* **Directions**
Below are the entries to work from; restate word for word the portion that opens with the line containing "27: (296, 75, 0.51)" and closes with the line containing "47: (155, 133, 0.36)", keeping both.

Stored data

......

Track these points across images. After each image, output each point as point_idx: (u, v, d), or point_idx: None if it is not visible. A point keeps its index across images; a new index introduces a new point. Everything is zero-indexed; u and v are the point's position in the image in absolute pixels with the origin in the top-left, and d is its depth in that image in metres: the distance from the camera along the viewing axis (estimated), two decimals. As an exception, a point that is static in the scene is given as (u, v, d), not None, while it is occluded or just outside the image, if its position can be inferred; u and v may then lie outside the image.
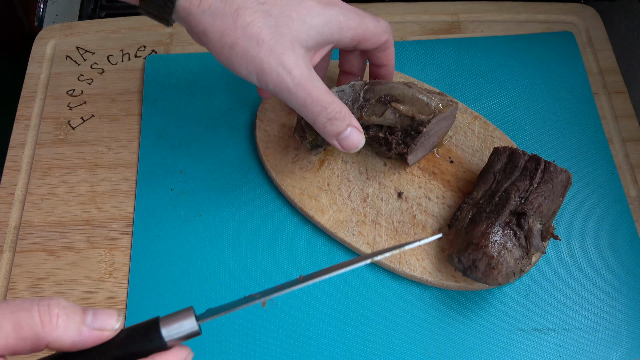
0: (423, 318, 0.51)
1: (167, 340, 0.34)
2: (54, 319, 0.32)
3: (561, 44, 0.67)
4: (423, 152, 0.56)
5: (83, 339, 0.32)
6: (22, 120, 0.63)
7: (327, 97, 0.45)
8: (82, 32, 0.69)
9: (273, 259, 0.54)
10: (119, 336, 0.33)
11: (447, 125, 0.56)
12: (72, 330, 0.32)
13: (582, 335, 0.50)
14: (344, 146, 0.48)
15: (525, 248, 0.48)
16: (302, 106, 0.45)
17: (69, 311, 0.32)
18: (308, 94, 0.44)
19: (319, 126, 0.46)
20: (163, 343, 0.34)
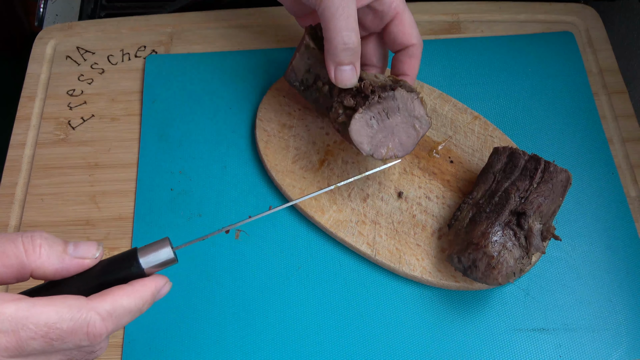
0: (423, 318, 0.51)
1: (145, 267, 0.36)
2: (37, 249, 0.34)
3: (561, 44, 0.67)
4: (377, 140, 0.50)
5: (65, 267, 0.34)
6: (22, 120, 0.63)
7: (354, 24, 0.47)
8: (82, 32, 0.69)
9: (273, 259, 0.54)
10: (99, 265, 0.36)
11: (407, 124, 0.51)
12: (54, 259, 0.34)
13: (582, 335, 0.50)
14: (337, 77, 0.49)
15: (525, 248, 0.48)
16: (330, 14, 0.46)
17: (51, 242, 0.34)
18: (342, 6, 0.46)
19: (333, 43, 0.47)
20: (141, 270, 0.36)
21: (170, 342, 0.50)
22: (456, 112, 0.60)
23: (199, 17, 0.70)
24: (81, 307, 0.32)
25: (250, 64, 0.65)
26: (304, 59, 0.53)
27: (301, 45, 0.53)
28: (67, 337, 0.32)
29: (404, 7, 0.50)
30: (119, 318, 0.34)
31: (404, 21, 0.51)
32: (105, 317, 0.33)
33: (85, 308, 0.33)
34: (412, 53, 0.52)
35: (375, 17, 0.51)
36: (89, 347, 0.33)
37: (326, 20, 0.47)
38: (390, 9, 0.50)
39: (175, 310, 0.52)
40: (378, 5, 0.50)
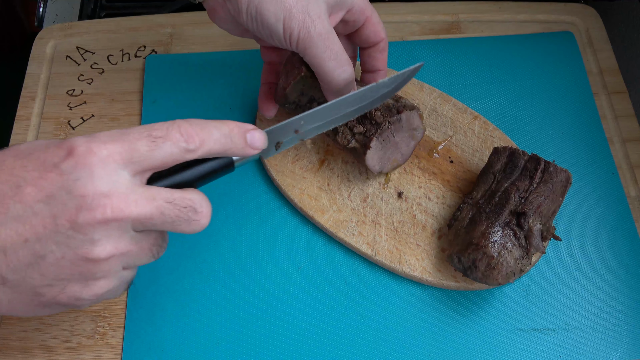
0: (423, 318, 0.51)
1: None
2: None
3: (561, 44, 0.67)
4: (385, 158, 0.54)
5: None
6: (22, 120, 0.63)
7: (344, 56, 0.47)
8: (82, 32, 0.69)
9: (273, 259, 0.54)
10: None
11: (408, 137, 0.54)
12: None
13: (582, 335, 0.50)
14: None
15: (525, 248, 0.48)
16: (318, 58, 0.46)
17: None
18: (327, 46, 0.46)
19: (333, 82, 0.48)
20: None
21: (170, 342, 0.50)
22: (456, 112, 0.60)
23: (199, 17, 0.70)
24: (172, 121, 0.37)
25: (251, 64, 0.65)
26: (298, 86, 0.52)
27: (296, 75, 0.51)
28: (165, 135, 0.36)
29: (372, 9, 0.51)
30: (205, 127, 0.37)
31: (373, 22, 0.51)
32: (192, 123, 0.37)
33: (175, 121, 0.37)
34: (382, 47, 0.53)
35: (346, 26, 0.51)
36: (185, 146, 0.36)
37: (316, 65, 0.47)
38: (361, 17, 0.50)
39: (175, 310, 0.52)
40: (349, 16, 0.50)
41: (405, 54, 0.66)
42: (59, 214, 0.33)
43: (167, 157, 0.36)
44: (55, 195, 0.33)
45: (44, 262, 0.34)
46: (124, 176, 0.34)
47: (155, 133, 0.36)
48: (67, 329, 0.51)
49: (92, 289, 0.36)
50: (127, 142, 0.35)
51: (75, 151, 0.34)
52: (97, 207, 0.33)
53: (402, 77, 0.49)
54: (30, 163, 0.34)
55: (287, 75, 0.52)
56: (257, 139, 0.40)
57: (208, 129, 0.37)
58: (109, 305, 0.52)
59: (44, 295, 0.35)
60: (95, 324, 0.52)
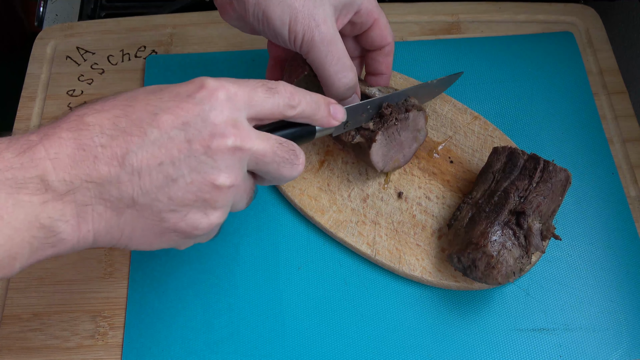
0: (423, 318, 0.51)
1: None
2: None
3: (561, 44, 0.67)
4: (388, 156, 0.54)
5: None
6: (22, 121, 0.63)
7: (347, 61, 0.48)
8: (82, 32, 0.69)
9: (273, 259, 0.54)
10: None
11: (412, 138, 0.54)
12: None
13: (582, 335, 0.50)
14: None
15: (525, 247, 0.48)
16: (321, 63, 0.47)
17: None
18: (330, 50, 0.46)
19: (334, 86, 0.48)
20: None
21: (170, 342, 0.50)
22: (456, 112, 0.60)
23: (199, 17, 0.70)
24: (277, 81, 0.41)
25: (250, 64, 0.65)
26: (302, 85, 0.52)
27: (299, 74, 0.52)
28: (276, 88, 0.39)
29: (380, 11, 0.51)
30: (300, 90, 0.41)
31: (381, 25, 0.51)
32: (291, 85, 0.41)
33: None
34: (387, 51, 0.53)
35: (354, 28, 0.51)
36: (289, 102, 0.40)
37: (319, 69, 0.47)
38: (369, 19, 0.50)
39: (175, 310, 0.52)
40: (357, 18, 0.50)
41: (405, 54, 0.66)
42: (193, 139, 0.35)
43: (274, 107, 0.39)
44: (191, 122, 0.35)
45: (174, 185, 0.35)
46: (244, 116, 0.38)
47: (269, 85, 0.39)
48: (67, 329, 0.51)
49: (210, 218, 0.37)
50: (249, 87, 0.38)
51: (208, 85, 0.37)
52: (228, 135, 0.36)
53: (448, 81, 0.58)
54: (165, 95, 0.37)
55: (290, 73, 0.52)
56: (339, 111, 0.44)
57: (302, 93, 0.41)
58: (109, 305, 0.52)
59: (167, 221, 0.36)
60: (95, 324, 0.52)
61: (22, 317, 0.52)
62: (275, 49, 0.54)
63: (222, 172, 0.36)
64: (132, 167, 0.34)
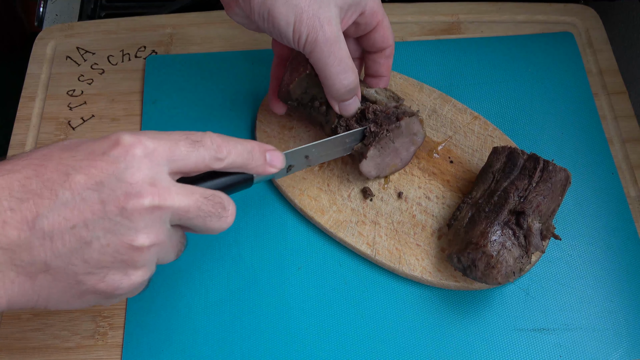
0: (423, 318, 0.51)
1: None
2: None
3: (561, 44, 0.67)
4: (383, 164, 0.54)
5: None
6: (22, 121, 0.63)
7: (349, 63, 0.48)
8: (82, 32, 0.69)
9: (273, 259, 0.54)
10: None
11: (408, 142, 0.54)
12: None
13: (582, 335, 0.50)
14: (342, 111, 0.51)
15: (525, 247, 0.48)
16: (323, 63, 0.47)
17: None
18: (332, 51, 0.46)
19: (334, 87, 0.49)
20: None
21: (170, 342, 0.50)
22: (456, 112, 0.60)
23: (199, 17, 0.70)
24: (204, 132, 0.40)
25: (251, 64, 0.65)
26: (302, 84, 0.52)
27: (301, 72, 0.52)
28: (201, 140, 0.39)
29: (383, 13, 0.51)
30: (231, 141, 0.41)
31: (384, 27, 0.51)
32: (220, 135, 0.40)
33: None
34: (388, 54, 0.53)
35: (357, 28, 0.51)
36: (215, 154, 0.39)
37: (320, 69, 0.48)
38: (373, 20, 0.50)
39: (175, 310, 0.52)
40: (361, 19, 0.50)
41: (405, 54, 0.66)
42: (107, 200, 0.34)
43: (199, 160, 0.38)
44: (105, 182, 0.34)
45: (89, 248, 0.34)
46: (165, 171, 0.37)
47: (193, 137, 0.38)
48: (67, 329, 0.51)
49: (131, 278, 0.37)
50: (171, 140, 0.37)
51: (124, 142, 0.36)
52: (145, 194, 0.35)
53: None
54: (79, 153, 0.35)
55: (292, 71, 0.52)
56: (276, 159, 0.44)
57: (233, 143, 0.40)
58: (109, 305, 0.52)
59: (85, 284, 0.36)
60: (95, 324, 0.52)
61: (22, 317, 0.52)
62: (280, 47, 0.55)
63: (139, 232, 0.35)
64: (42, 231, 0.33)
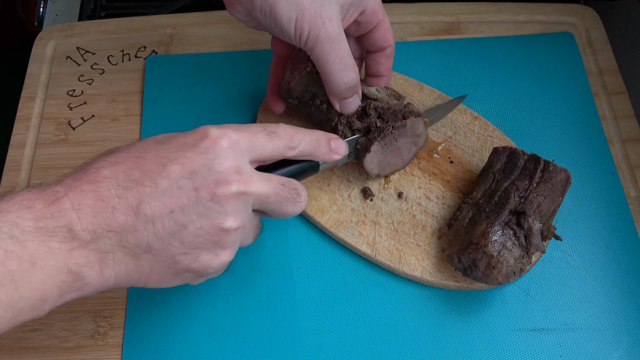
0: (423, 318, 0.51)
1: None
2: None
3: (561, 44, 0.67)
4: (385, 162, 0.54)
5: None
6: (22, 121, 0.63)
7: (350, 60, 0.48)
8: (82, 32, 0.69)
9: (273, 259, 0.54)
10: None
11: (410, 142, 0.54)
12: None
13: (582, 335, 0.50)
14: (343, 109, 0.52)
15: (525, 247, 0.48)
16: (324, 60, 0.48)
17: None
18: (334, 49, 0.47)
19: (335, 85, 0.49)
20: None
21: (170, 342, 0.50)
22: (456, 112, 0.60)
23: (199, 17, 0.70)
24: (277, 123, 0.43)
25: (251, 64, 0.65)
26: (303, 81, 0.52)
27: (301, 70, 0.52)
28: (276, 131, 0.42)
29: (384, 13, 0.51)
30: (300, 131, 0.43)
31: (384, 26, 0.52)
32: (291, 126, 0.43)
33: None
34: (389, 53, 0.54)
35: (358, 27, 0.51)
36: (289, 144, 0.42)
37: (322, 66, 0.48)
38: (373, 19, 0.51)
39: (175, 311, 0.52)
40: (362, 18, 0.50)
41: (405, 54, 0.66)
42: (200, 187, 0.38)
43: (275, 150, 0.42)
44: (197, 171, 0.38)
45: (185, 230, 0.38)
46: (246, 160, 0.40)
47: (269, 129, 0.42)
48: (67, 329, 0.51)
49: (220, 257, 0.40)
50: (250, 132, 0.41)
51: (211, 134, 0.39)
52: (232, 181, 0.38)
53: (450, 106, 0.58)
54: (172, 146, 0.39)
55: (293, 69, 0.52)
56: (340, 146, 0.46)
57: (302, 133, 0.43)
58: (109, 305, 0.52)
59: (180, 263, 0.39)
60: (95, 324, 0.52)
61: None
62: (280, 46, 0.55)
63: (228, 216, 0.39)
64: (146, 216, 0.37)
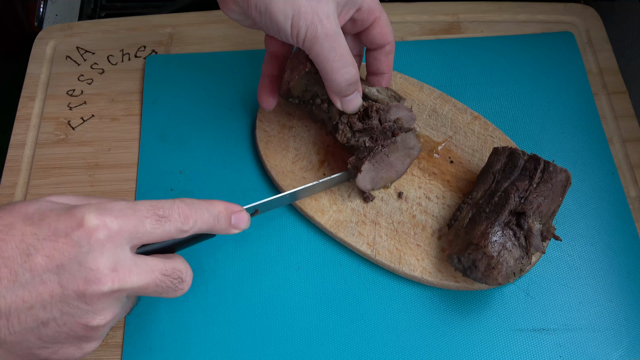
0: (423, 318, 0.51)
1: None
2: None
3: (561, 44, 0.67)
4: (377, 177, 0.53)
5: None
6: (22, 120, 0.63)
7: (349, 57, 0.47)
8: (82, 32, 0.69)
9: (273, 259, 0.54)
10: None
11: (404, 155, 0.54)
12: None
13: (582, 335, 0.50)
14: (344, 107, 0.51)
15: (525, 248, 0.48)
16: (323, 57, 0.47)
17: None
18: (333, 47, 0.46)
19: (335, 82, 0.48)
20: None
21: (170, 342, 0.50)
22: (456, 112, 0.60)
23: (198, 17, 0.70)
24: (172, 201, 0.40)
25: (251, 64, 0.65)
26: (303, 81, 0.52)
27: (301, 70, 0.51)
28: (168, 215, 0.38)
29: (381, 9, 0.51)
30: (198, 209, 0.40)
31: (382, 23, 0.51)
32: (187, 203, 0.40)
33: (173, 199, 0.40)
34: (388, 51, 0.53)
35: (355, 25, 0.51)
36: (181, 227, 0.39)
37: (321, 65, 0.47)
38: (370, 16, 0.50)
39: (175, 311, 0.52)
40: (358, 15, 0.50)
41: (405, 54, 0.66)
42: (67, 285, 0.34)
43: (164, 234, 0.39)
44: (66, 265, 0.34)
45: (45, 327, 0.35)
46: (127, 249, 0.37)
47: (159, 212, 0.38)
48: (67, 329, 0.51)
49: (84, 349, 0.38)
50: (136, 218, 0.37)
51: (87, 223, 0.35)
52: (105, 280, 0.35)
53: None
54: (42, 231, 0.35)
55: (292, 70, 0.52)
56: (241, 221, 0.44)
57: (201, 211, 0.40)
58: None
59: (38, 356, 0.37)
60: (95, 324, 0.52)
61: None
62: (273, 44, 0.54)
63: (96, 314, 0.36)
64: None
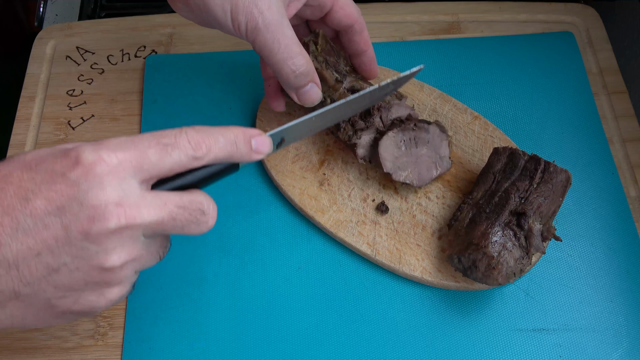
0: (423, 318, 0.51)
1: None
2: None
3: (561, 44, 0.67)
4: (398, 161, 0.53)
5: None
6: (22, 120, 0.63)
7: (296, 47, 0.46)
8: (82, 32, 0.69)
9: (273, 259, 0.54)
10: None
11: (432, 161, 0.53)
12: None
13: (582, 335, 0.50)
14: (302, 100, 0.50)
15: (525, 248, 0.48)
16: (268, 50, 0.45)
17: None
18: (276, 38, 0.45)
19: (283, 74, 0.47)
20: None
21: (170, 342, 0.50)
22: (456, 112, 0.60)
23: (199, 17, 0.70)
24: (179, 129, 0.36)
25: (250, 64, 0.65)
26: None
27: None
28: (174, 142, 0.35)
29: None
30: (211, 135, 0.37)
31: (341, 3, 0.50)
32: (198, 130, 0.36)
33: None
34: (359, 29, 0.52)
35: (314, 10, 0.50)
36: (193, 154, 0.36)
37: (266, 57, 0.46)
38: (327, 1, 0.49)
39: (175, 311, 0.52)
40: (313, 1, 0.49)
41: (405, 54, 0.66)
42: (70, 226, 0.33)
43: (175, 164, 0.35)
44: (66, 206, 0.33)
45: (58, 274, 0.34)
46: (133, 184, 0.34)
47: (164, 140, 0.35)
48: (67, 329, 0.51)
49: (107, 296, 0.36)
50: (137, 150, 0.34)
51: (83, 160, 0.33)
52: (110, 216, 0.33)
53: (400, 81, 0.49)
54: (39, 175, 0.33)
55: None
56: (262, 144, 0.40)
57: (214, 136, 0.37)
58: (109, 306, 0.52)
59: (58, 307, 0.35)
60: (95, 324, 0.52)
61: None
62: None
63: (109, 254, 0.34)
64: (7, 261, 0.33)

......

* **Result below**
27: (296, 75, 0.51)
28: (165, 135, 0.36)
29: (372, 9, 0.51)
30: (205, 127, 0.37)
31: (373, 22, 0.51)
32: (192, 123, 0.37)
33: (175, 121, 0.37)
34: (382, 47, 0.53)
35: (346, 26, 0.51)
36: (185, 146, 0.36)
37: (316, 65, 0.47)
38: (361, 17, 0.50)
39: (175, 310, 0.52)
40: (349, 16, 0.50)
41: (405, 54, 0.66)
42: (59, 214, 0.33)
43: (167, 157, 0.36)
44: (55, 195, 0.33)
45: (44, 262, 0.34)
46: (124, 176, 0.34)
47: (155, 133, 0.36)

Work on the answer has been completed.